[Recorded data]
---+---

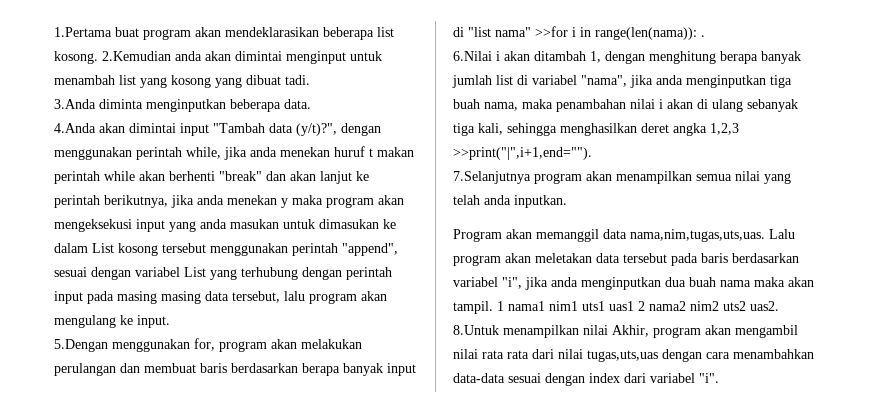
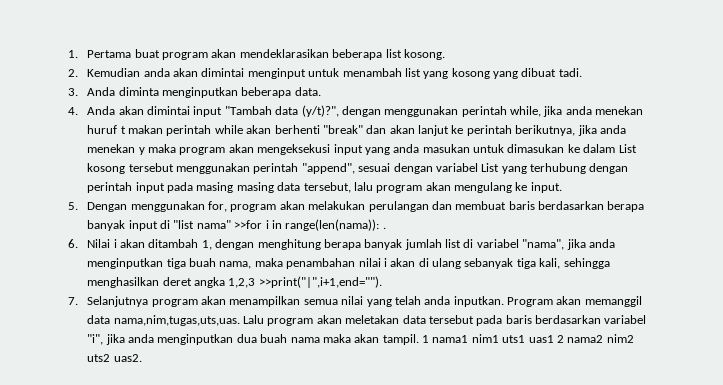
[54,27,112,37] 1.Pertama -> [68,50,132,58] 1. Pertama
[102,51,171,61] 2.Kemudian -> [68,68,141,77] // 2. Kemudian
[54,99,96,109] 3.Anda -> [68,87,116,96] 3. Anda
[54,123,96,133] 4.Anda -> [68,106,116,115] 4. Anda
[54,339,108,352] 5.Dengan -> [68,202,128,212] 5. Dengan
[453,51,492,61] 6.Nilai -> [68,239,111,248] 6. Nilai
[453,171,531,184] 7.Selanjutnya -> [68,296,149,307] 7. Selanjutnya
(567, 201) // -> (504, 301) none
[453,325,798,338] [453,349,814,362] [453,373,719,386] 8.Untuk menampilkan nilai Akhir, program akan mengambil nilai rata rata dari nilai tugas,uts,uas dengan cara menambahkan data-data sesuai dengan index dari variabel "i". -> (142, 358) none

---+---

__Instructions to follow__
Retype all entries exactly; omit pictures.

__Reply to the exercise__
[54,27,112,37] 1.Pertama -> [68,50,132,58] 1. Pertama
[102,51,171,61] 2.Kemudian -> [68,68,141,77] // 2. Kemudian
[54,99,96,109] 3.Anda -> [68,87,116,96] 3. Anda
[54,123,96,133] 4.Anda -> [68,106,116,115] 4. Anda
[54,339,108,352] 5.Dengan -> [68,202,128,212] 5. Dengan
[453,51,492,61] 6.Nilai -> [68,239,111,248] 6. Nilai
[453,171,531,184] 7.Selanjutnya -> [68,296,149,307] 7. Selanjutnya
(567, 201) // -> (504, 301) none
[453,325,798,338] [453,349,814,362] [453,373,719,386] 8.Untuk menampilkan nilai Akhir, program akan mengambil nilai rata rata dari nilai tugas,uts,uas dengan cara menambahkan data-data sesuai dengan index dari variabel "i". -> (142, 358) none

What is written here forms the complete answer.